There is a common misconception that probate is only necessary if the deceased died without a Will. This is not true.

Probate is the process whereby an individual’s appointment as an Estate Trustee (the new name for an executor or administrator) is confirmed by the Court. The Estate Trustee is the person responsible for administering the estate of a
deceased person.

A “Grant of Probate” is now known as a “Certificate of Estate Trustee”, although it is still commonly referred to as “probate”. Where there is a Will, the Court will issue a “Certificate of Estate Trustee with a Will” which also confirms the validity of the Will as the Last Will and Testament of the deceased. Where there is no Will, the deceased is said to have died “intestate”, and the Court will issue a “Certificate of Estate Trustee without a Will”.

Probate is not always required in order to deal with the administration of an estate.

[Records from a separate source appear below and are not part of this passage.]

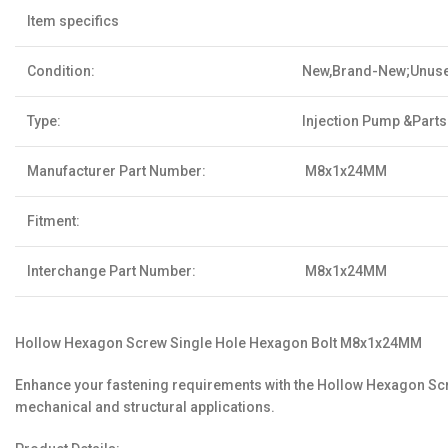
Item specifics
Condition:
New,Brand-New;Unus
Type:
Injection Pump &Parts
Manufacturer Part Number:
M8x1x24MM
Fitment:
Interchange Part Number:
M8x1x24MM
Hollow Hexagon Screw Single Hole Hexagon Bolt M8x1x24MM
Enhance your fastening requirements with the Hollow Hexagon Screw
mechanical and structural applications.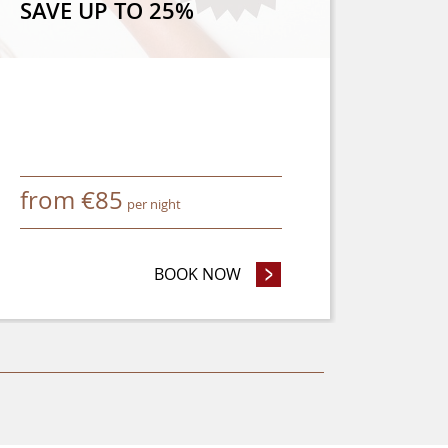
SAVE UP TO 25%
from
€
85
per night
 OR MORE AND SAVE 8%
BOOK NOW
- SAVE UP TO 25%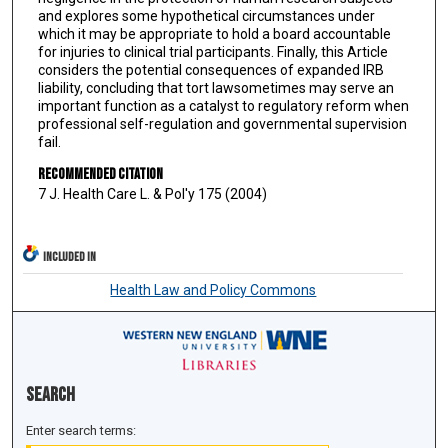
and explores some hypothetical circumstances under
which it may be appropriate to hold a board accountable
for injuries to clinical trial participants. Finally, this Article
considers the potential consequences of expanded IRB
liability, concluding that tort lawsometimes may serve an
important function as a catalyst to regulatory reform when
professional self-regulation and governmental supervision
fail.
Recommended Citation
7 J. Health Care L. & Pol'y 175 (2004)
INCLUDED IN
Health Law and Policy Commons
Search
Enter search terms: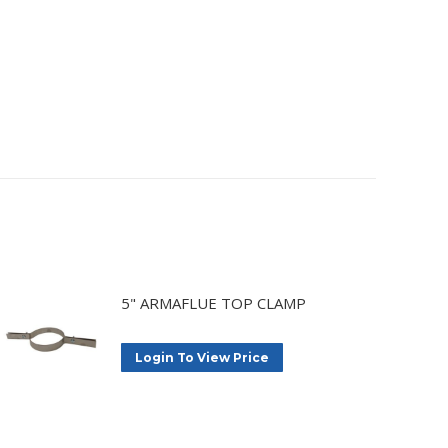
5" ARMAFLUE TOP CLAMP
Login To View Price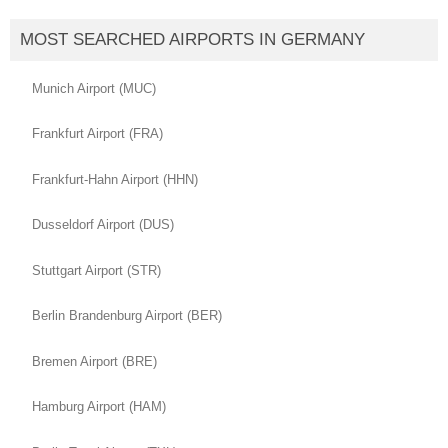
MOST SEARCHED AIRPORTS IN GERMANY
Munich Airport (MUC)
Frankfurt Airport (FRA)
Frankfurt-Hahn Airport (HHN)
Dusseldorf Airport (DUS)
Stuttgart Airport (STR)
Berlin Brandenburg Airport (BER)
Bremen Airport (BRE)
Hamburg Airport (HAM)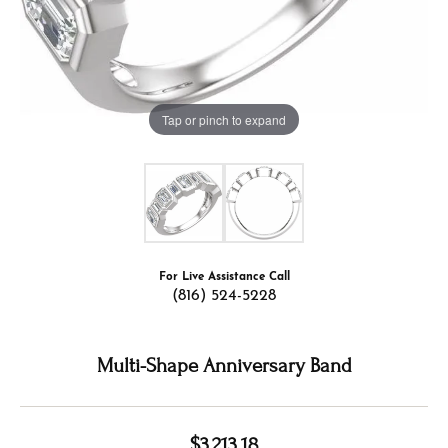
Tap or pinch to expand
For Live Assistance Call
(816) 524-5228
Multi-Shape Anniversary Band
$3,213.18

It will depend upon the nature and value of the assets owned by the deceased. For example, assets such as jointly-owned property or bank accounts; real
estate outside of Ontario; RRSP/RRIFs and life insurance proceeds designated to a named-beneficiary; shares in a private corporation; personal property; vehicles and investments or bank accounts below a nominal amount (usually $10,000.00, although the amount varies with each financial institution) can be dealt with by an Estate Trustee without having to obtain probate.

Probate provides evidence to third parties (such as financial institutions) that the Estate Trustee has the authority to deal with the deceased person’s assets. If the deceased died intestate then probate will likely be required because without
a Will, the third party has no proof that the person dealing with the administration really has the authority to do so.

If probate is required then the Court charges a fee (no surprise there), commonly referred to as “probate fees” but the proper term is “estate administration tax” (EAT). The EAT is calculated on the entire value of the estate (subject to
certain exceptions) as at the date of death, and must be paid at the time the application for probate is made.

Even if probate is only necessary to deal with one asset of the estate then EAT must still be paid on the entire value of the estate. In Ontario, EAT is calculated using the following formula: $5 per $1,000 on the first $50,000 plus $15 per $1,000 on the value over $50,000. For example, EAT for an estate valued at $1,000,000 will amount to $14,500. Jointly-owned assets, real estate outside Ontario and assets passing by beneficiary designation (RRSP/RRIF/TFSA/Life Insurance) are deemed to pass outside of the estate and as such, are not included for the purpose of calculating EAT.

Probate fees are normally avoided where estates pass between spouses due to the fact that most, if not all, assets are held jointly. However, for individuals in the higher income tax bracket, joint ownership is not always the best estate planning method. Sometimes it makes more financial sense to forego EAT savings in favour of income tax savings. However, if EAT avoidance remains one of your primary estate planning concerns, then there are a number of estate planning tools available to reduce or even avoid EAT altogether.

It is important to remember that estate planning does not work on a one-size-fits-all basis. A detailed review by your lawyer of your personal and financial circumstances is necessary to identify your estate planning goals and the options available to achieve those goals.